Python API for News Database:

from news_database import NewsDatabase

# Initialize database
db = NewsDatabase()

# Save an article
article_id = db.save_article("article.txt", "Article content here...")

# Save scoring result
db.save_scoring_result(
    article_id=article_id,
    overall_risk_score=65.5,
    risk_level="HIGH",
    sentiment_score=-0.45,
    keyword_intensity_score=0.75,
    disruption_similarity_score=0.60,
    theme_scores={"labor": 0.8, "environmental": 0.6, ...},
    full_results={...}
)

# Retrieve articles
all_articles = db.get_all_articles()
high_risk_articles = db.get_articles_by_risk_level("HIGH")
search_results = db.search_articles("environmental")

# Get scoring history
scores = db.get_scoring_results_for_article(article_id)

# Get statistics
stats = db.get_summary_stats()

🔗 Combined Insights

A new third tab in the Streamlit app merges supplier records with related news article metrics so you can evaluate risk using both structured supplier data and unstructured news content.

When you open the Combined Insights tab you will see:

Supplier risk score & level (from the supplier database)
Number of news articles linked to that supplier
Average and maximum news-risk scores for those articles
A combined risk score (simple average of supplier score and avg news score)
A derived combined risk level using the same LOW/MODERATE/HIGH/SEVERE thresholds
Interactive grouped bar chart comparing supplier vs. news risk
A dropdown to drill into the actual articles associated with each supplier

This tab makes it easy to spot suppliers whose inherent profile is concerning and are being mentioned in risky news items.

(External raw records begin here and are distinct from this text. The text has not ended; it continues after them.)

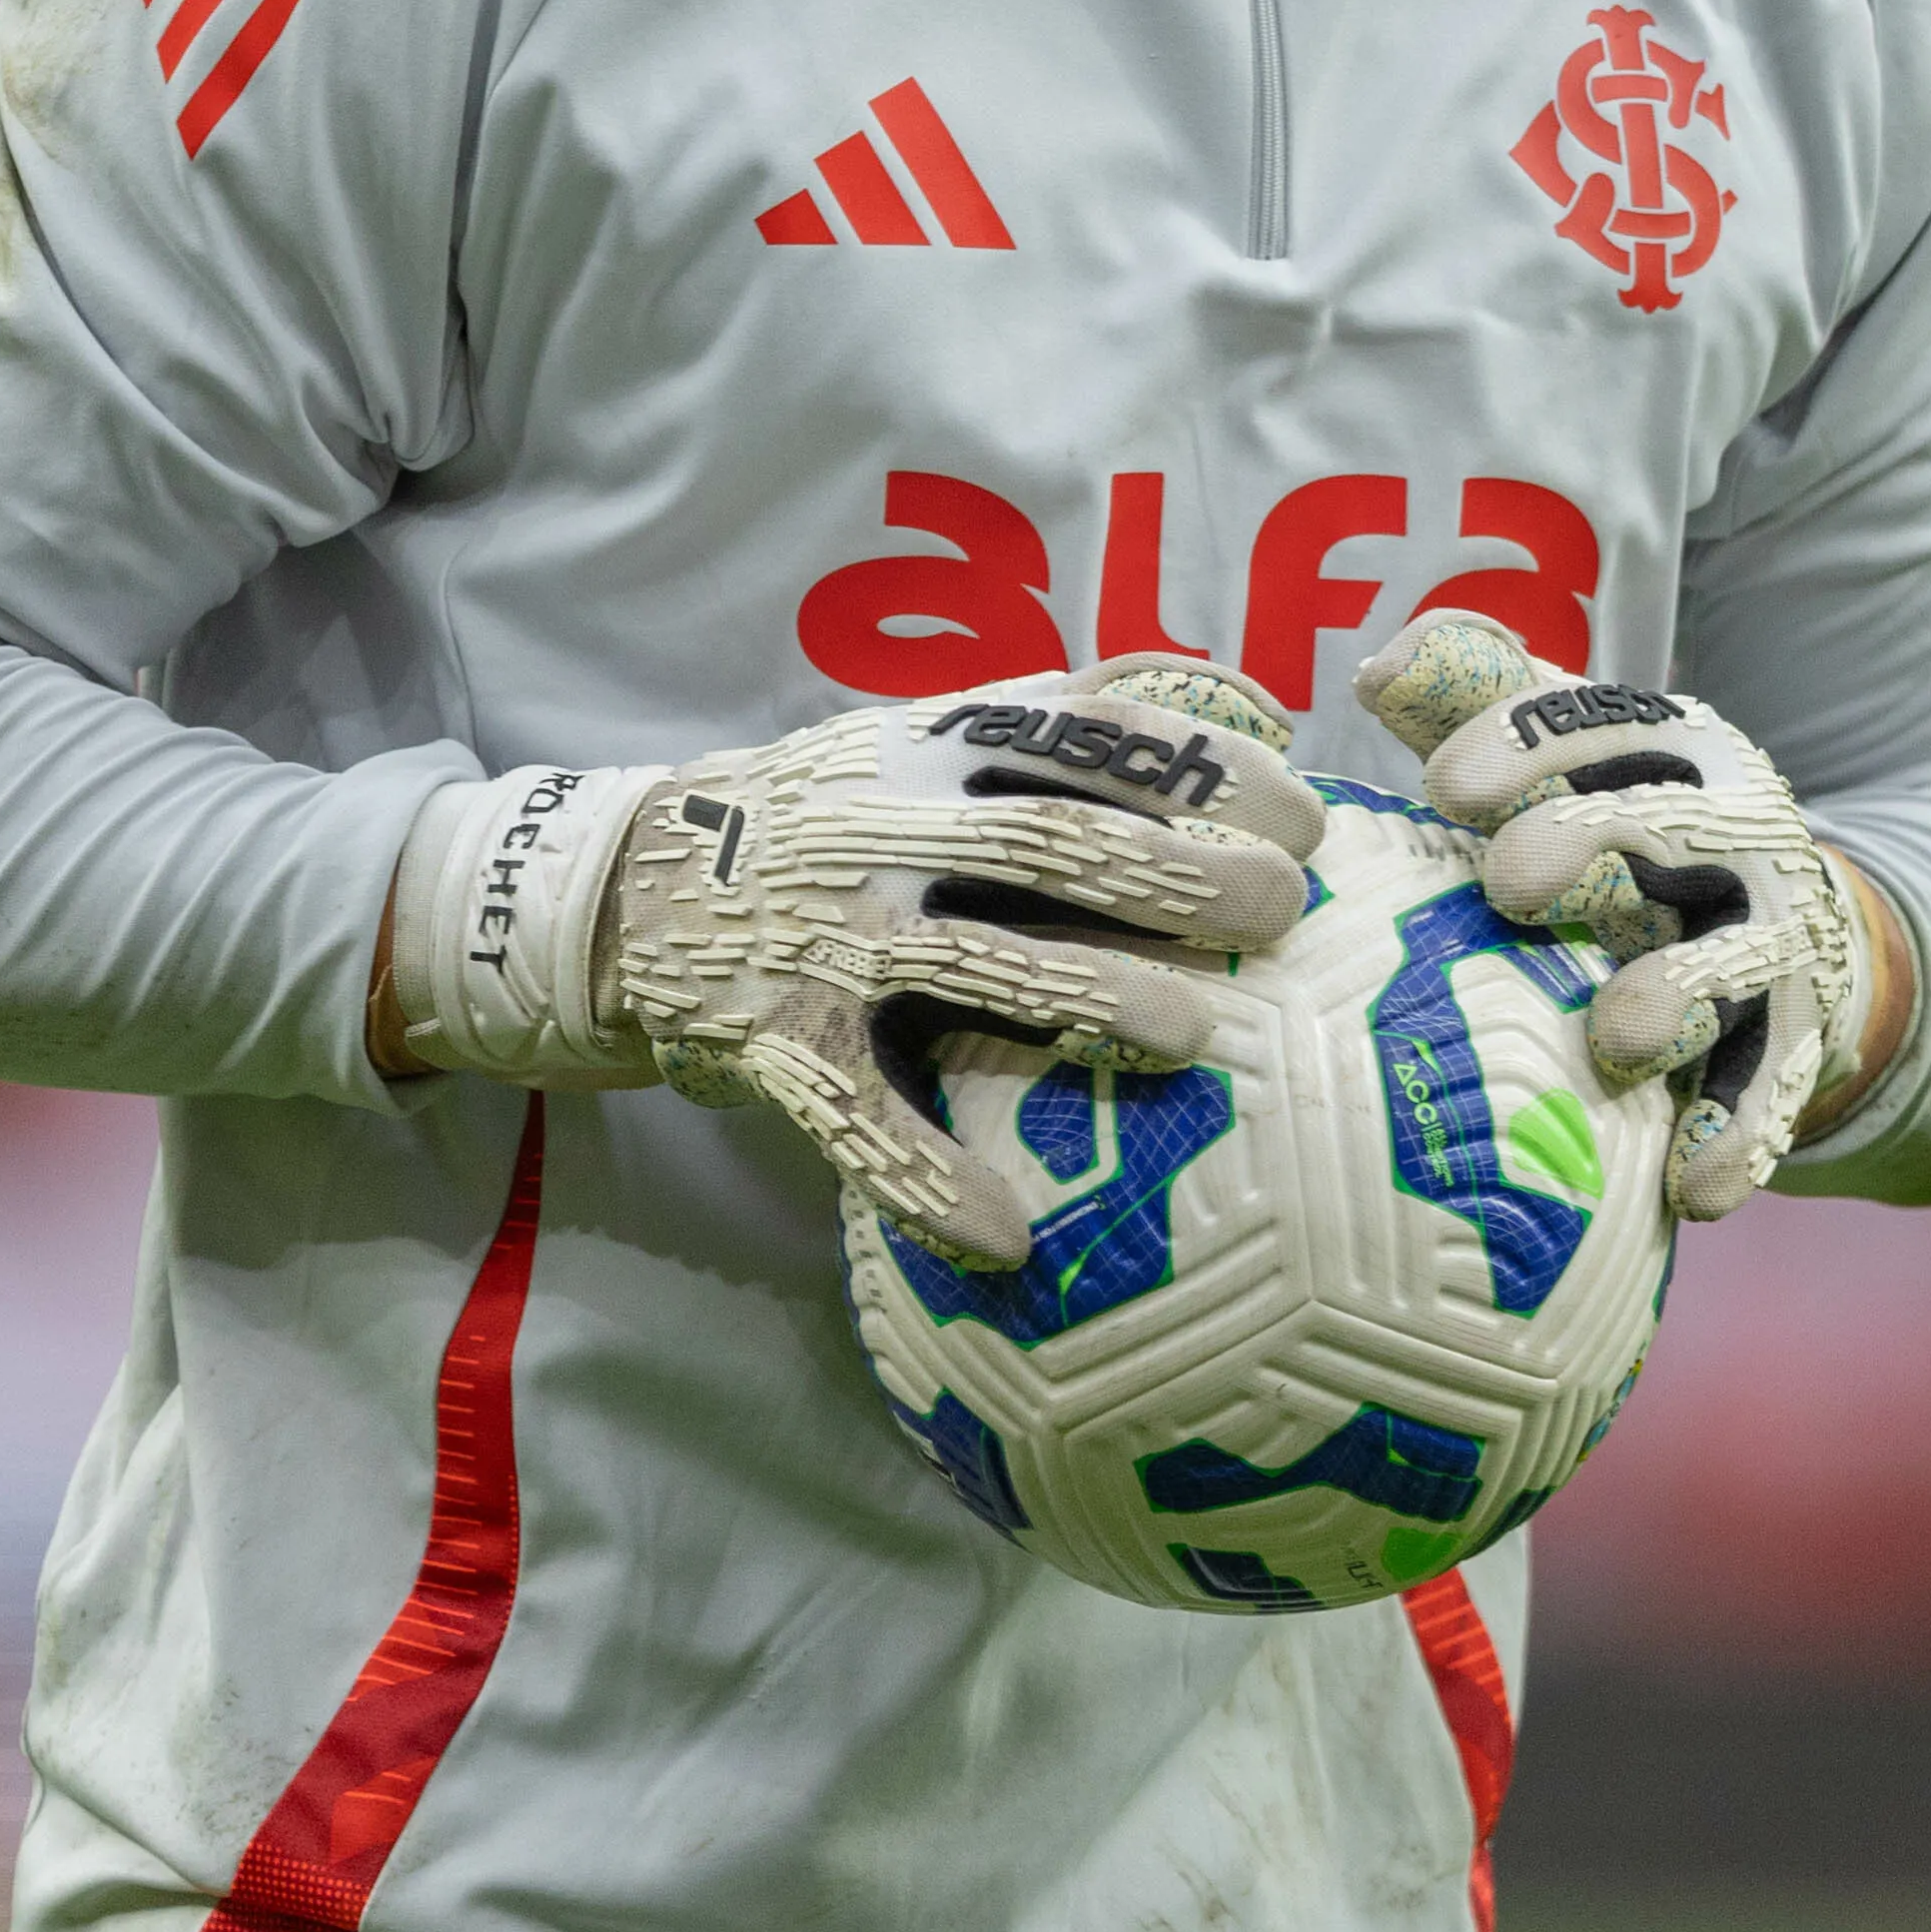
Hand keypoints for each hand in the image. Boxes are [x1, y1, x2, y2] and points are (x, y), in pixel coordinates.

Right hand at [385, 661, 1319, 1265]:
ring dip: (1084, 998)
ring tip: (1190, 1031)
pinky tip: (1007, 1238)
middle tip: (1280, 913)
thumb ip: (1052, 716)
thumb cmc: (819, 815)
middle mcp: (881, 828)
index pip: (1083, 733)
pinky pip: (859, 1120)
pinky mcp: (776, 1039)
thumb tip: (1234, 694)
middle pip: (1049, 843)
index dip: (1198, 766)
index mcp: (928, 746)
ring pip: (970, 966)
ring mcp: (826, 936)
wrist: (626, 890)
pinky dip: (928, 1181)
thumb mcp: (918, 736)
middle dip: (1174, 872)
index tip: (1304, 813)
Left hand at [1354, 611, 1875, 1218]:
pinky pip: (1772, 1088)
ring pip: (1739, 956)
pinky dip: (1739, 1135)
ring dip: (1683, 989)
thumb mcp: (1566, 759)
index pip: (1602, 721)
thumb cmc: (1624, 833)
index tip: (1443, 783)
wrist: (1794, 935)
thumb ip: (1478, 706)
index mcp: (1669, 748)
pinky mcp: (1796, 1036)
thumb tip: (1379, 666)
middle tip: (1510, 879)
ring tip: (1621, 1031)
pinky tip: (1691, 1190)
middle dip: (1598, 837)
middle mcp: (1733, 830)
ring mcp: (1771, 936)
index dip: (1528, 742)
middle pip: (1674, 820)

You can also access this functionality programmatically:

from database import SupplierDatabase
from news_database import NewsDatabase

sup_db = SupplierDatabase()
news_db = NewsDatabase()

suppliers = sup_db.get_all_suppliers()
news_stats = news_db.get_supplier_news_stats()  # returns stats keyed by supplier name

# merge data manually if you need custom reports
combined = []
for sup in suppliers:
    name = sup["name"]
    stats = news_stats.get(name, {})
    combined_score = None
    if stats:
        combined_score = (sup["risk_score"] + stats["avg_score"]) / 2
    combined.append({
        "name": name,
        "supplier_score": sup["risk_score"],
        "news_avg_score": stats.get("avg_score"),
        "combined_score": combined_score,
    })

Use combined for further analysis or reporting.

Quick Start

Run the Streamlit App

streamlit run app.py

This will open the web app where you can:

Upload JSON files with supplier data in Tab 1
View suppliers saved to the database with statistics
Analyze news articles about suppliers in Tab 2

Run the Built-in Demo

python supplier_news_risk.py

This will score a sample article and print results showing the risk score and breakdown.

Test the Database

python test_database.py

This will verify that the database is working correctly and create a test database file.

In Summary

The AI is like a hyperintelligent, always-on news scanner for your suppliers that:

Reads articles
Detects bad news
Compares patterns to past crises
Gives you a risk score
Helps you avoid supply chain disasters

No magic, no secrets—just smart pattern matching and keyword counting, powered by modern machine learning.